Pequenas e médias empresas são a bola da vez

Foto: Marcos Santos/USP Imagens/fotospublicas.com

O déficit orçamentário aprovado no primeiro trâmite em meio a um embate sem nexo dá ao governo o direito de se afundar sem culpa. É uma fórmula bem brasileira de implodir a responsabilidade fiscal sem enredar-se nas malhas da Lei.

Um último gancho da âncora que sustenta a precária estabilidade da economia parece mover-se no fundo lamacento do pântano. As reservas internacionais que sustentam o pouco de credibilidade podem ser chamadas as tapar buracos. Então teremos o fantasma da crise cambial. É o que falta.

As finanças públicas chegaram ao que o ex-ministro Antônio Delfim Neto chama de impasse aritmético: a produção não paga a conta. O guru de todos os governos, militares ou civis, faz uma de suas assertivas dizendo que os mentores do estado brasileiro escondem-se atrás de biombos ideológicos ou causas, que são discursos (no parlamento, na mídia e nos palanques) para sufocar a matemática.

Cobertor curto é metáfora clássica para este embate que se dá entre produtores e gastadores pelo excedente nacional. Na verdade, a briga já chegou ao nicho mais forte da queda de braço, os servidores do setor público: corta-se no custeio e poupa-se as pessoas. Cortam-se programas e preservam-se os funcionários.

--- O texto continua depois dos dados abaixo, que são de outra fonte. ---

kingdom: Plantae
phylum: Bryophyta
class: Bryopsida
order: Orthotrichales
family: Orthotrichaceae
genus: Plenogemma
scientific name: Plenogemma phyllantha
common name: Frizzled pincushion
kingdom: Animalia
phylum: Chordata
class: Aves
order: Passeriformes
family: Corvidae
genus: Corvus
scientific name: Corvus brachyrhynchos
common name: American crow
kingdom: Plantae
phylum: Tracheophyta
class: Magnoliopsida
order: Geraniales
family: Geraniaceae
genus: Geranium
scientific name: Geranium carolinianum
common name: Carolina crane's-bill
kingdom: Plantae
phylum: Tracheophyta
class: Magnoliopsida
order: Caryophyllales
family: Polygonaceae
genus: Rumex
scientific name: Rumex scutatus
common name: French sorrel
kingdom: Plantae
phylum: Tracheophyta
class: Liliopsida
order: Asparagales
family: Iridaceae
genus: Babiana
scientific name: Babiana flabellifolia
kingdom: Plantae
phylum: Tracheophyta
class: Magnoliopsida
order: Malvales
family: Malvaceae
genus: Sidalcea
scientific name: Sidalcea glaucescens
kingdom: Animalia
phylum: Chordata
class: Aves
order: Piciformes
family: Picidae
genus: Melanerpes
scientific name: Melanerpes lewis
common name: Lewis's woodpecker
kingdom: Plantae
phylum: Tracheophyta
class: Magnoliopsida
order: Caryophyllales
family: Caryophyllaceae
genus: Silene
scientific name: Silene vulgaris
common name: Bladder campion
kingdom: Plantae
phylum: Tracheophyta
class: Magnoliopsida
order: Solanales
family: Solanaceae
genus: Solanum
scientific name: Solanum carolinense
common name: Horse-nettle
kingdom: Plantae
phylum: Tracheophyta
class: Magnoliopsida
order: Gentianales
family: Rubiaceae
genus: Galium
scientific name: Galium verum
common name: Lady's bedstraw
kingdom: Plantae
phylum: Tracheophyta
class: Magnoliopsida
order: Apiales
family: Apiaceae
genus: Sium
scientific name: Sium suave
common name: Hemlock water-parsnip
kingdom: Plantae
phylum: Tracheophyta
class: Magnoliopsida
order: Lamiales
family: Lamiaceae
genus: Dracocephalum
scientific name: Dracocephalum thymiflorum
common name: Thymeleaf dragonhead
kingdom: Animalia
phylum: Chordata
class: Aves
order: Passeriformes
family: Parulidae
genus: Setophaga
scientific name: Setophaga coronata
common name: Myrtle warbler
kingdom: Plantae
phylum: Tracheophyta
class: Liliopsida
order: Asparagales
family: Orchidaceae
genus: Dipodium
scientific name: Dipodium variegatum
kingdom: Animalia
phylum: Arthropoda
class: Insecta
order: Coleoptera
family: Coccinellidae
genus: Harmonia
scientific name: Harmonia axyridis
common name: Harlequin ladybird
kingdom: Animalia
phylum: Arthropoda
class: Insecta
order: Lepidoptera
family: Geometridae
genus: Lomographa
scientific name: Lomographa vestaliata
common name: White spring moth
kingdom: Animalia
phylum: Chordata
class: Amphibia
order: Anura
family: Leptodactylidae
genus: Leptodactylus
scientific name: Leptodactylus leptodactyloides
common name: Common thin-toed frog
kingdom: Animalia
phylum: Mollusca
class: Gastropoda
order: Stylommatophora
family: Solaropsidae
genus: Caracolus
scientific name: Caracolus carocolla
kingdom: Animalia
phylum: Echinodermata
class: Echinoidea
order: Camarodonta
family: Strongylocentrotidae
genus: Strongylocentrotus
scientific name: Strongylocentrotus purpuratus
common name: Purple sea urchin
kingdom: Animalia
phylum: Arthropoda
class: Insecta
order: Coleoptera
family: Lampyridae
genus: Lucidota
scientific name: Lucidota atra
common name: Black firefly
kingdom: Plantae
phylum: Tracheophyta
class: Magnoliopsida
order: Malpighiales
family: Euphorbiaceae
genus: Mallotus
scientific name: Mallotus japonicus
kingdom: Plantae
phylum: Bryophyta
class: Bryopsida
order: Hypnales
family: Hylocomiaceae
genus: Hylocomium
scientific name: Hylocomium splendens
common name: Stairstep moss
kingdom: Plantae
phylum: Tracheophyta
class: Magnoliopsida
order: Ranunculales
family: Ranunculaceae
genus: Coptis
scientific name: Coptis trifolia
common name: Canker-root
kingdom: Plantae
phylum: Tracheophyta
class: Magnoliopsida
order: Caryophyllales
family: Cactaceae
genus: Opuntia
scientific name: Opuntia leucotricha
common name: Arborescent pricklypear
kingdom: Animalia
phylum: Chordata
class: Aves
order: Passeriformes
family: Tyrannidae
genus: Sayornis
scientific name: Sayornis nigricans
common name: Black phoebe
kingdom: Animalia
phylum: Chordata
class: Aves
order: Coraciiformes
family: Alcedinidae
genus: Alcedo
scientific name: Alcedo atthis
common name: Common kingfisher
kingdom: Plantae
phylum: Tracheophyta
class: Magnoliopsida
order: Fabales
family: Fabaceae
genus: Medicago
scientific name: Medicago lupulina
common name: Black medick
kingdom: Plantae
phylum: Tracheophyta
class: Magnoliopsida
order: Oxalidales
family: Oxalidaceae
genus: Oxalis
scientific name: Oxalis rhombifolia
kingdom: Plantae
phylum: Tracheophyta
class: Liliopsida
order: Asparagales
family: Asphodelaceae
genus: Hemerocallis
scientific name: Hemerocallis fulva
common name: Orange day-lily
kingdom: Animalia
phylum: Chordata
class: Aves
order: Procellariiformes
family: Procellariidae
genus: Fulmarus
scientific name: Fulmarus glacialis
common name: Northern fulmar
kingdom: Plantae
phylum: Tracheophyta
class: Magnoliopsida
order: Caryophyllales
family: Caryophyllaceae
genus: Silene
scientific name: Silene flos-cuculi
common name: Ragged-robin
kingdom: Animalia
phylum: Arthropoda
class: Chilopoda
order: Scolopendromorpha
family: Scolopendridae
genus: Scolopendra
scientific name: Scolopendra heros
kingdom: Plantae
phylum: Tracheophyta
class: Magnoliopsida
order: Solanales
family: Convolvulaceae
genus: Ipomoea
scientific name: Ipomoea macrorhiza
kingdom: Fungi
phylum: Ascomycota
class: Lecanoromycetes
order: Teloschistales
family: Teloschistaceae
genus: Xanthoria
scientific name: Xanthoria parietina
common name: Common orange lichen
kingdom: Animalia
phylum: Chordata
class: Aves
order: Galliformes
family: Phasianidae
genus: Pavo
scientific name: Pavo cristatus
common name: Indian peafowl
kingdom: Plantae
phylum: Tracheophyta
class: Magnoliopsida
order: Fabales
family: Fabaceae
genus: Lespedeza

Há uma blitz para revistar os bolsos de quem possa ter algum para irrigar a máquina.

As pequenas e médias empresas são a bola da vez.

A prorrogação da MP do Refis, que sai apressada da caneta provisória do deputado Rodrigo Maia e a outra face da mesma moeda da dívida, o Funrural: esse velho patacão é a expressão da grande carga fiscal que acorrentou os setores produtivos do País.

Os fomentadores de notícias envolvem a mídia com imagens de nababos sonegadores surrupiando centavos do fundo da bolsa família dos miseráveis. Antes fosse.

A realidade que se esconde é que os quebrados (inadimplentes na língua de tecnocrata) são os pequenos e médios dos três setores da economia: agricultura, indústria e comércio/serviços. Os grandes fazendeiros, os magnatas da indústria e os donos das redes de magazines também devem ao fisco, mas não são esses que estão emitindo o grunhido dos esgoelados.

A dança dos números nas artes de telas de tevê, dos notebooks das mídias sociais e, também do veículo mais poderoso para formar opinião, o velho papel de imprensa, sabe-se que esses gráficos estão ali porque o papel aceita tudo.

Os dados estão aí, publicados e falados. Entretanto há um vazio entre o que dizem articulistas, comentaristas, colunistas e repórteres especializados e as manchetes alarmantes. Parece que escrevem para cegos e falam a surdos. Essas informações não transitam.

Na prática, os governos, desde Dilma Rousseff, vêm secando cada teta da vaca. As fontes de financiamento secam uma a uma: primeiro raspa-se o fundo da panela de ouro da capacidade de a produção pagar impostos; outro vertedouro é a dívida pública, que também chega ao ponto de esgotamento; resta a emissão de moeda sem lastro, o combustível da inflação.

A inflação é o paraíso dos devedores (governo) e o tormento dos credores (investidores em títulos públicos e assalariados).

O anúncio de um aporte de 56 bilhões de reais na economia pelo Banco do Brasil é um sinal de que as impressoras da Casa da Moeda vão rodar à toda velocidade.

Completado o escorregador, pelo esgotamento das fontes de financiamento, os gestores e políticos que se preparem. O dragão da inflação vem aí cuspindo fogo.

Não obstante a ofensiva judicial sobre o setor privado, que se enredou em ações confessadas e inconfessáveis, os principais atores da administração pública já estão (muitos literalmente) algemados e maneados. Executivo (concursados e apaniguados) e legislativos perderam grande parte de sua capacidade de ação.  Entretanto, a economia não para, andando para frente ou para trás. Não pode ficar à deriva.

Com a administração pública e o legislativo atônitos, a insensatez está às portas. Como diz Delfim Neto (e outros colunistas lúcidos e capacitados): é o momento de descobrir os biombos e enfrentar a realidade.

O caso das dívidas dos produtores com o fisco é um primeiro embate que tende a penalizar os mais fracos nesse leque de interesses conflitantes. Como dizia o samba de Mansueto, “a fonte secou. Entre nós..”

Ainda não se chegou ao fundo do poço. Depois da inflação a crise cambial.